Évariste Gamelin, bien qu’il ne possédât pas un sou, était inscrit parmi les membres actifs de la section : la loi n’accordait cette prérogative qu’aux citoyens assez riches pour payer une contribution de la valeur de trois journées de travail ; et elle exigeait dix journées pour qu’un électeur fût éligible. Mais la section du Pont-Neuf, éprise d’égalité et jalouse de son autonomie, tenait pour électeur et pour éligible tout citoyen qui avait payé de ses deniers son uniforme de garde national.
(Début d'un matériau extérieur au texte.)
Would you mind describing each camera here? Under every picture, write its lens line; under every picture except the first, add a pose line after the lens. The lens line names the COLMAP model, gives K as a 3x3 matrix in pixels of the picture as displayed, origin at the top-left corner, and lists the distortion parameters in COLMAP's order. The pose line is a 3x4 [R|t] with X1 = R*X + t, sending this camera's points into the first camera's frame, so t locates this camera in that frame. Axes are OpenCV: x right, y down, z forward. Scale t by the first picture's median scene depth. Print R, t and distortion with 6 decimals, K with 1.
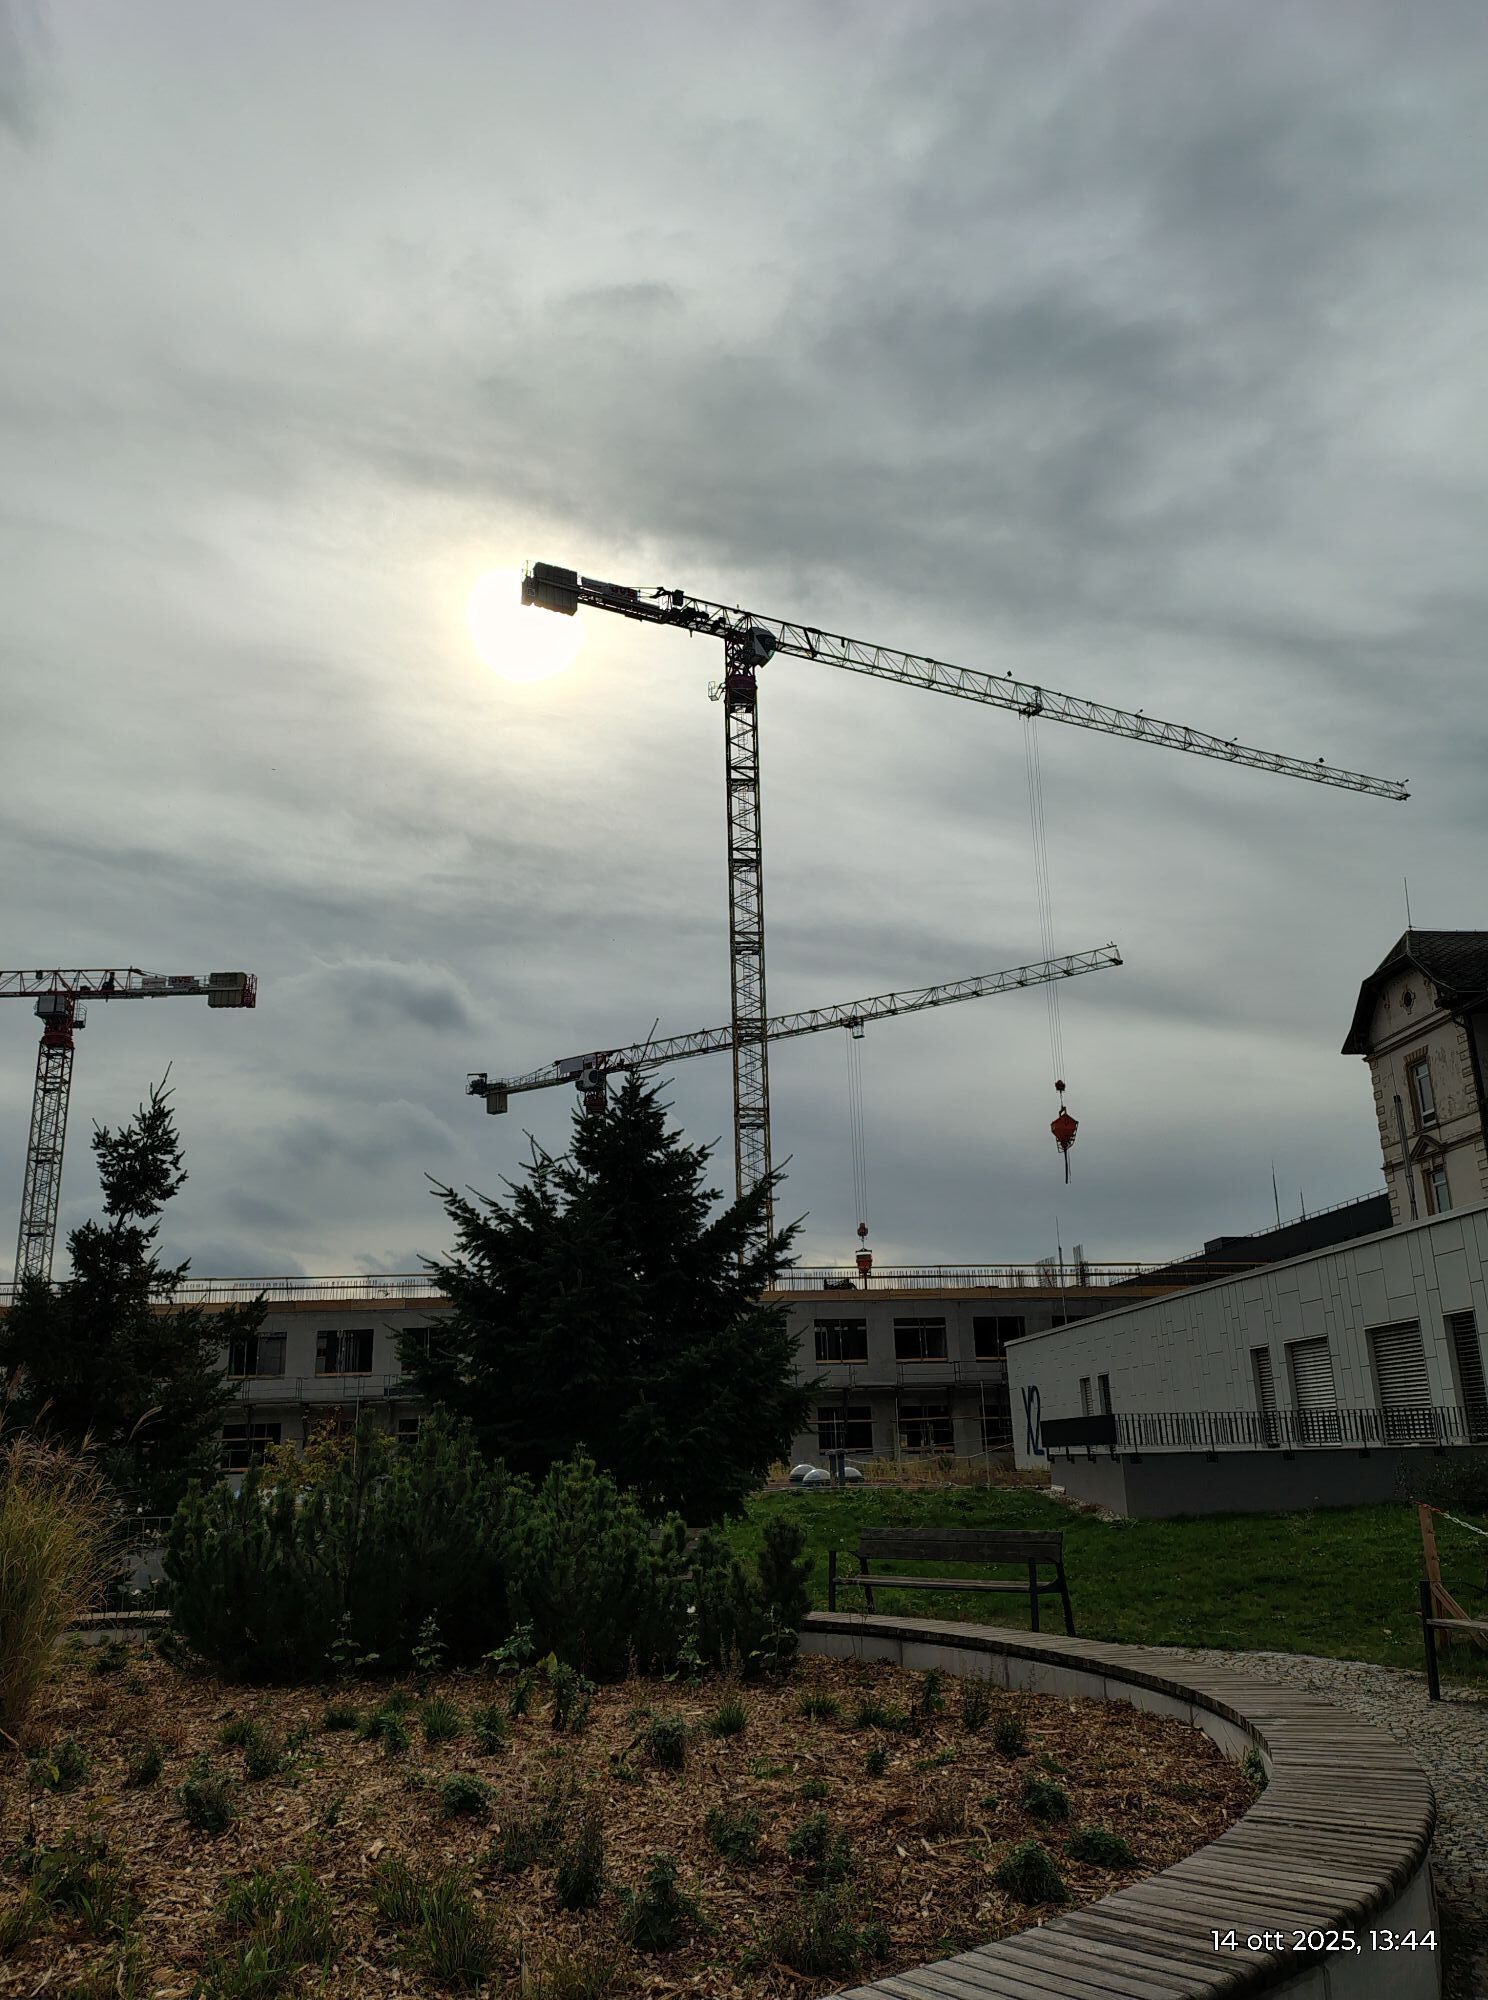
lens RADIAL K [[1518.0, 0, 737.7], [0, 1518.0, 1015.4], [0, 0, 1]] dist [0.085629, -0.118757]
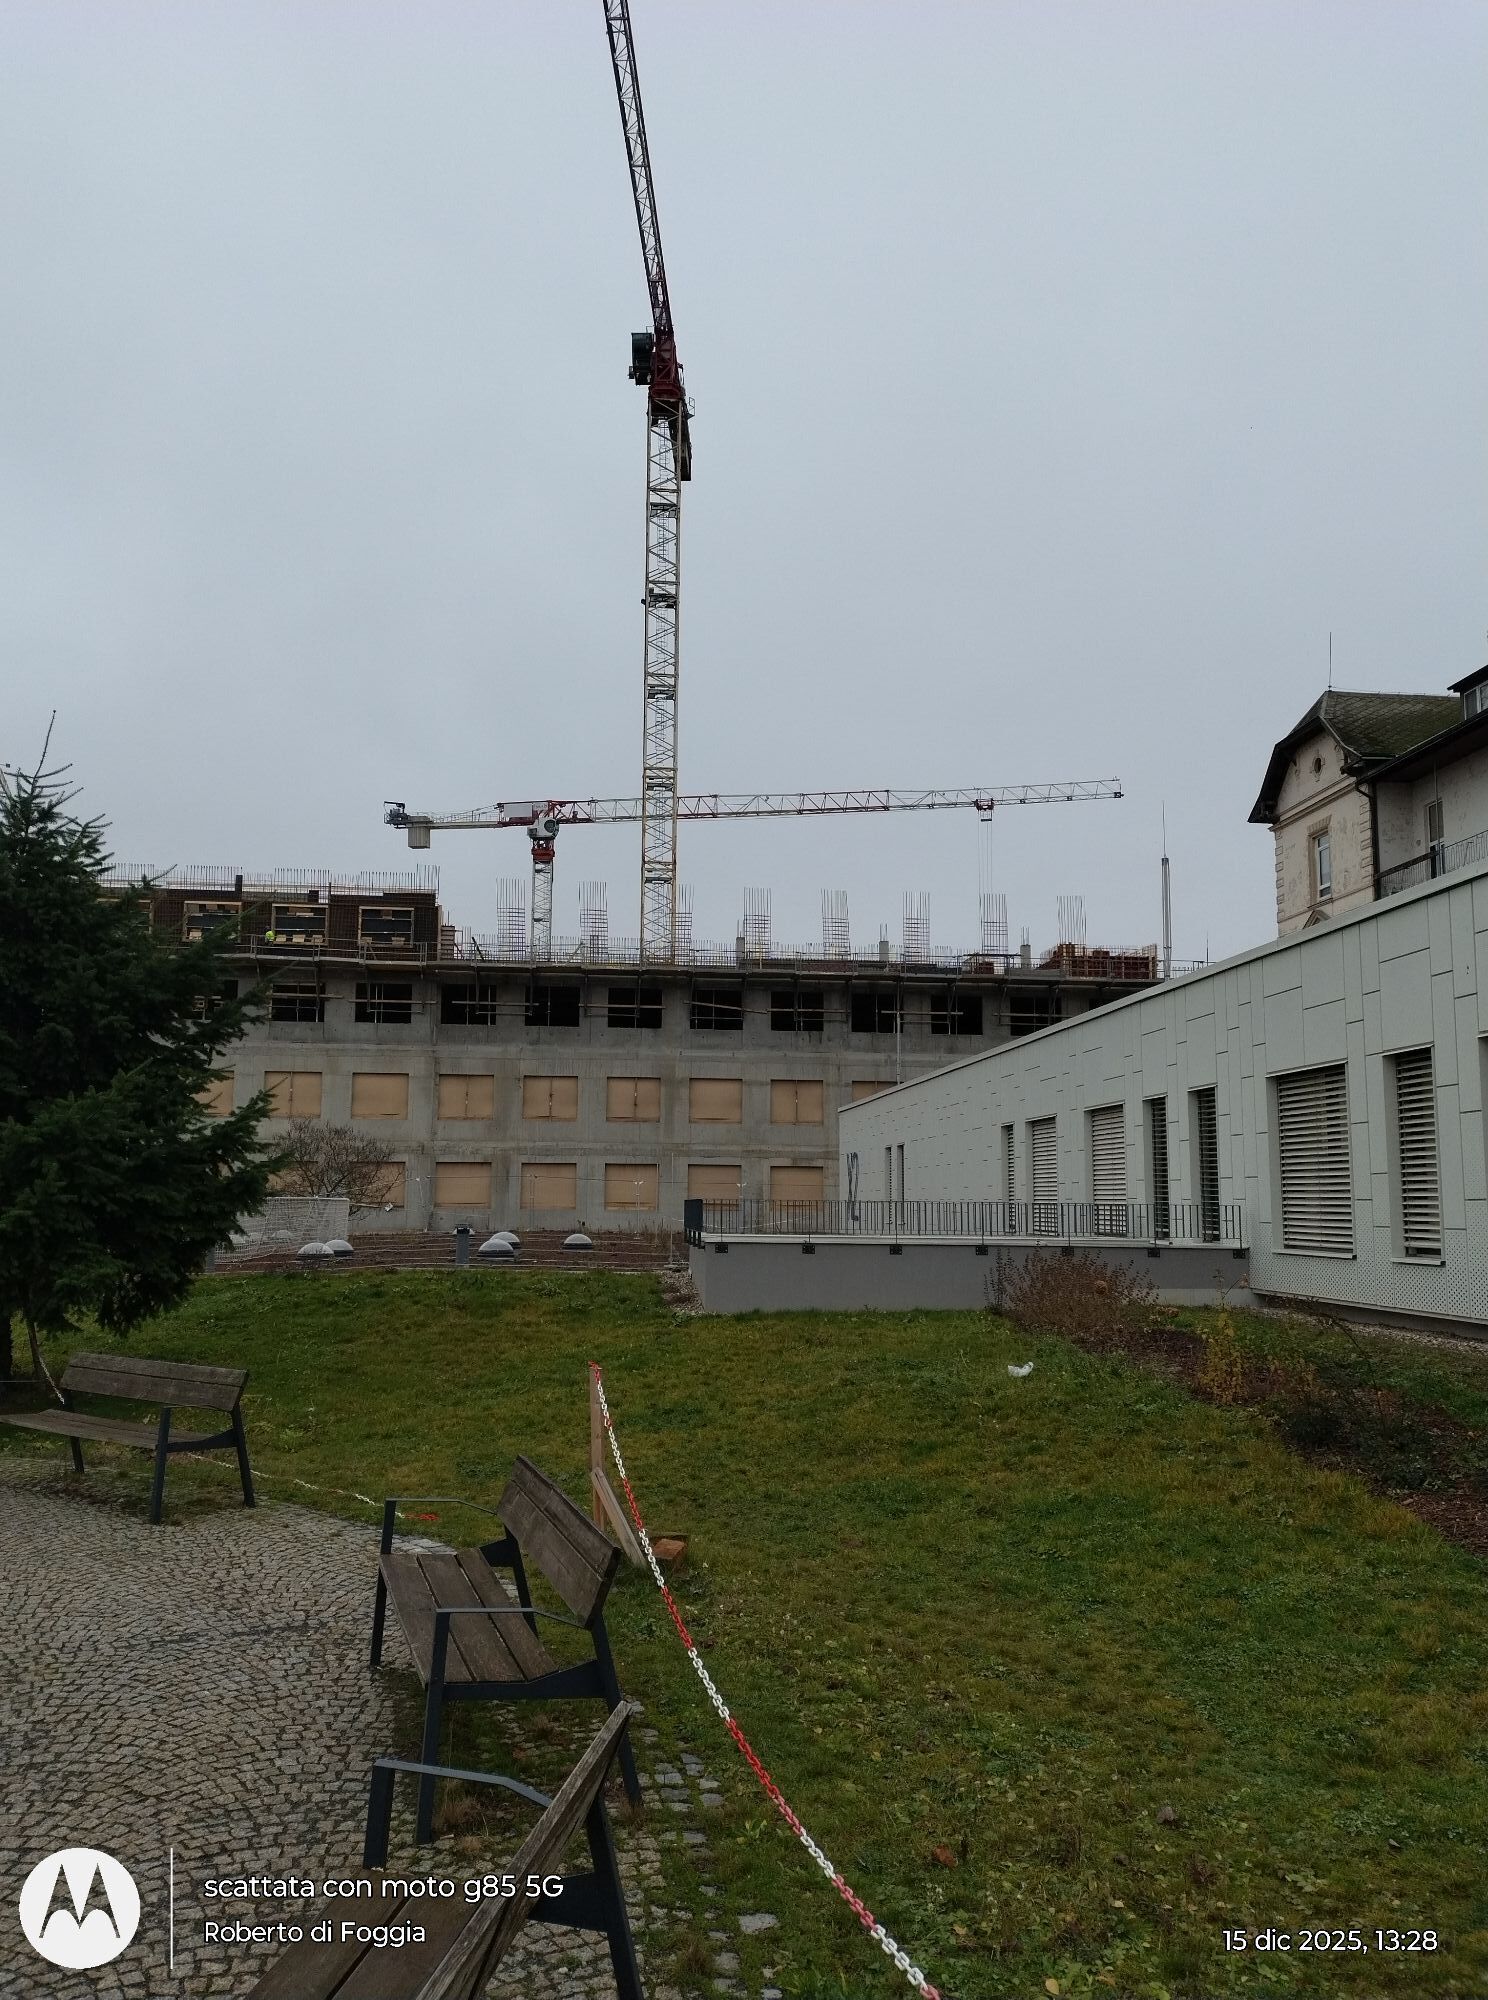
lens RADIAL K [[1518.0, 0, 728.0], [0, 1518.0, 1032.3], [0, 0, 1]] dist [0.085629, -0.118757]
pose [[0.999353, 0.035826, 0.003163, 0.107958], [-0.035846, 0.985007, 0.168747, 0.006724], [0.002930, -0.168751, 0.985654, 0.059250]]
C’était le cas de Gamelin, qui était citoyen actif de sa section et membre du Comité militaire.

Fortuné Trubert posa sa plume :

— Citoyen Évariste, va donc à la Convention demander qu’on nous envoie des instructions pour fouiller le sol des caves, lessiver la terre et les moellons et recueillir le salpêtre. Ce n’est pas tout que d’avoir des canons, il faut aussi de la poudre.

Un petit bossu, la plume à l’oreille et des papiers à la main, entra dans la ci-devant sacristie. C’était le citoyen Beauvisage, du comité de surveillance.

— Citoyens, dit-il, nous recevons de mauvaises nouvelles : Custine a évacué Landau.

— Custine est un traître ! s’écria Gamelin.

— Il sera guillotiné, dit Beauvisage.